─── TASK INPUT

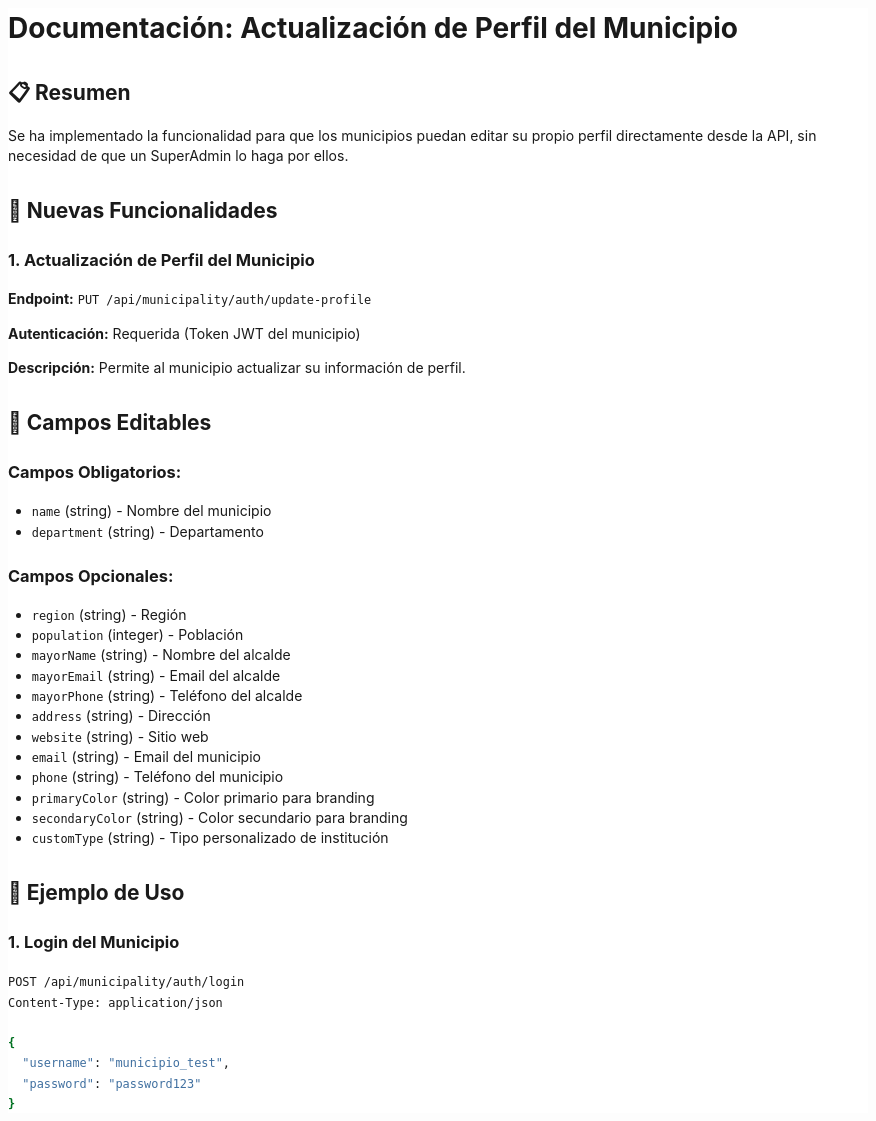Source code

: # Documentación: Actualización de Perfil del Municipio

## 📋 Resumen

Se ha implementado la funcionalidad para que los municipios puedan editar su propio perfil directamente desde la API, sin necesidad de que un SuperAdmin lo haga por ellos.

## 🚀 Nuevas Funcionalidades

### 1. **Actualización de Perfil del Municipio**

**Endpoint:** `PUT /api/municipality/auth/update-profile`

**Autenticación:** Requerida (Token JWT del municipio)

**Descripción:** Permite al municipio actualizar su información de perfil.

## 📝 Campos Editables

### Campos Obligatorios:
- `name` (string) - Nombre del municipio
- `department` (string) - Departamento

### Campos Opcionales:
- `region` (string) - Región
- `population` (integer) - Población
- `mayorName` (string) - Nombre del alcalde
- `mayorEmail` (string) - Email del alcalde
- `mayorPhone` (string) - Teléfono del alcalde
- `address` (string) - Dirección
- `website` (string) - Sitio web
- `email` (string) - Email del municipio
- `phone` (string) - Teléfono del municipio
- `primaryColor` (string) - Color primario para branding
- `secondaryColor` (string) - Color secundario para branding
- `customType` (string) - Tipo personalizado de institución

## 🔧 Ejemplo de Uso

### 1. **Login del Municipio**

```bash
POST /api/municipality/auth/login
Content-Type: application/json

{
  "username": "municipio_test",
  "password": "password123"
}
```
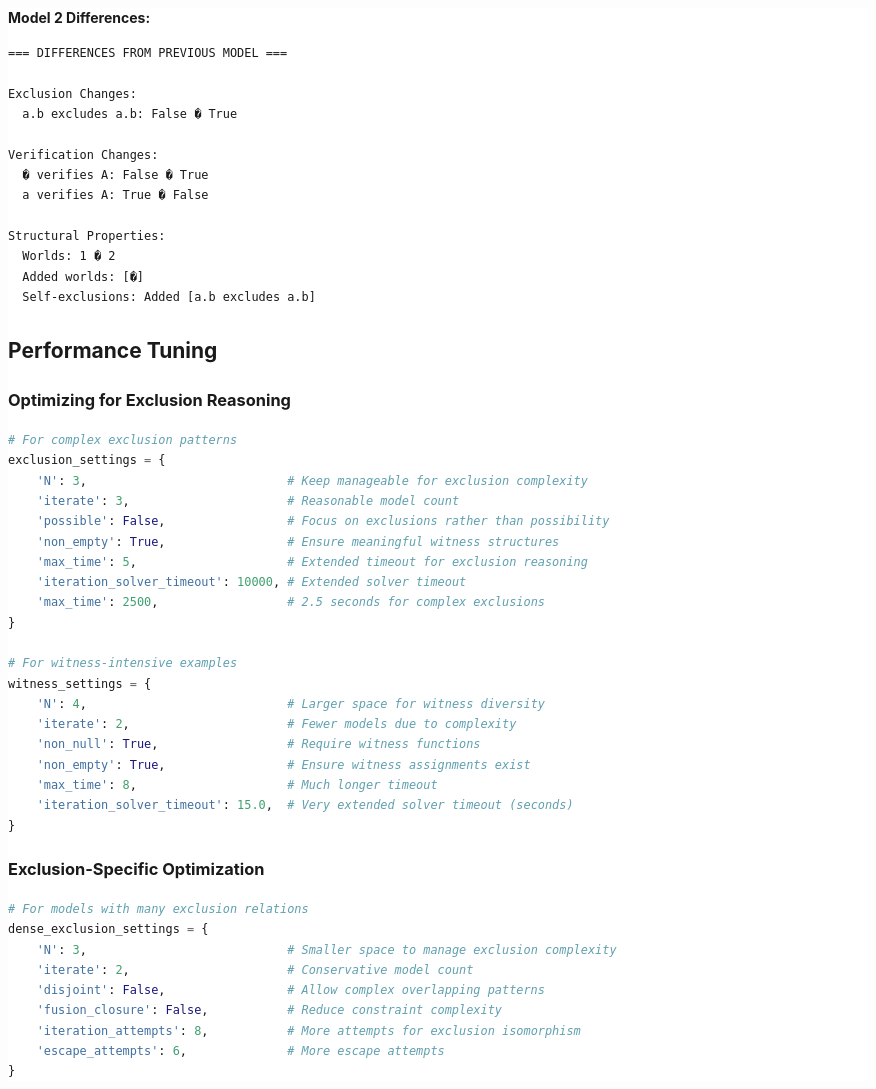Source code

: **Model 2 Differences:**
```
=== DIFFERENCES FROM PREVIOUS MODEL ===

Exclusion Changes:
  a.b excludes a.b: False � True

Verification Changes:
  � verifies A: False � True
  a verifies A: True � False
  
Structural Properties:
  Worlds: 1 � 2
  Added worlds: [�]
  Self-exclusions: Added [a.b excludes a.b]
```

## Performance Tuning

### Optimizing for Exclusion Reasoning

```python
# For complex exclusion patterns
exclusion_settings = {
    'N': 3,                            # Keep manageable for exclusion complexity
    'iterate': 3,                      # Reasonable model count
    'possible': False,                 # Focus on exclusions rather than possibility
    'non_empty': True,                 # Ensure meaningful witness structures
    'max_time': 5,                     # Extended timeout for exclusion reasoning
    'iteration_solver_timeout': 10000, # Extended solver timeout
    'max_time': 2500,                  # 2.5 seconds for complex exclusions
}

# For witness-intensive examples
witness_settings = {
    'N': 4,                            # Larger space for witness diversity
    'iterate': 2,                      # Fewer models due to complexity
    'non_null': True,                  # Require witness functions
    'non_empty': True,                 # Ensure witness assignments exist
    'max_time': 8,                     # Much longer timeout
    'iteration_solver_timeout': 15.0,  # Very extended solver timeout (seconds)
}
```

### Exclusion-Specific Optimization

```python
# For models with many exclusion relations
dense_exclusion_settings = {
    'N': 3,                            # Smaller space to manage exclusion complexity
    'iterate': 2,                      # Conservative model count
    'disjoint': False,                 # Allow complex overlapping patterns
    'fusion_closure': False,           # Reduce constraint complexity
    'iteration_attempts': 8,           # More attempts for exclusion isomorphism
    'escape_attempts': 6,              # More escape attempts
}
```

──────
─── TASK INPUT

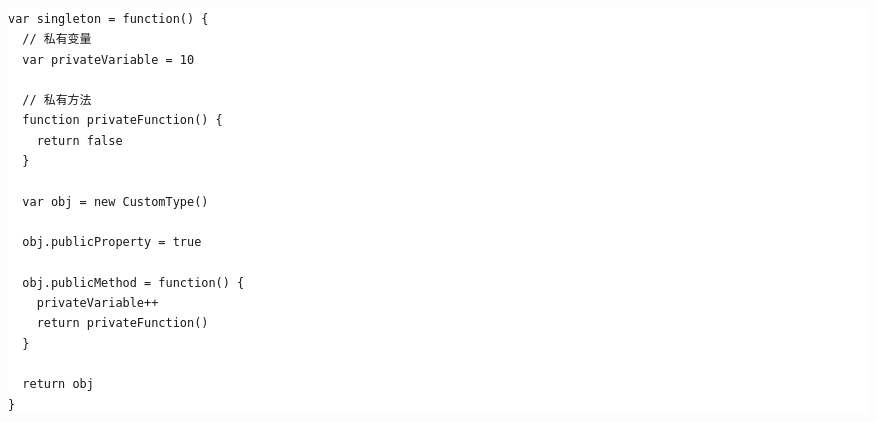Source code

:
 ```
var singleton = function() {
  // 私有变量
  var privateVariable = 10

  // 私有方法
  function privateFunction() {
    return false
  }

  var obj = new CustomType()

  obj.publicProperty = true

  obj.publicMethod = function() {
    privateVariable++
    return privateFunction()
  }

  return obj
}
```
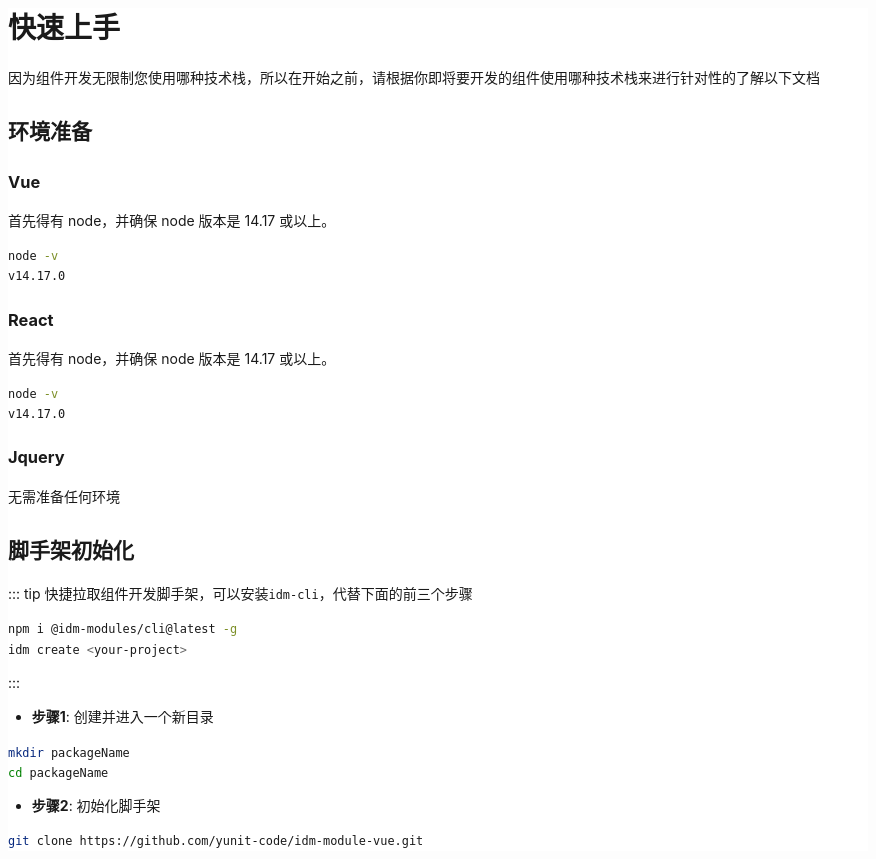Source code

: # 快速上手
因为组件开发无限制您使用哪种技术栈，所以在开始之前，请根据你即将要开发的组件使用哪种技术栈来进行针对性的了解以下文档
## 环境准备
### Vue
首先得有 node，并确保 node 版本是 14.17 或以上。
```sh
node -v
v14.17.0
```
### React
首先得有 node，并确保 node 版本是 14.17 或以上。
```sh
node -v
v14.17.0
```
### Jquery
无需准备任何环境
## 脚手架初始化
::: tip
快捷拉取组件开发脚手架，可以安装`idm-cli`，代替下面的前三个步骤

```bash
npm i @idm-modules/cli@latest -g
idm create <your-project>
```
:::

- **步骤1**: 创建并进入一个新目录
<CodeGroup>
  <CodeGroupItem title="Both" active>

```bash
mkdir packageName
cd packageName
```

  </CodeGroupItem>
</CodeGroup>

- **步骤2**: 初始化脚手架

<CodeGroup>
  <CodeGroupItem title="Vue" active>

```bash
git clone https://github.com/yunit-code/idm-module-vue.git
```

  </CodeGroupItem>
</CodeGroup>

──────

ACTION ITEM
List, from the entries above, every line in which the word "Actualización" shows up.

RESPONSE FOR THIS EXERCISE
: # Documentación: Actualización de Perfil del Municipio
### 1. **Actualización de Perfil del Municipio**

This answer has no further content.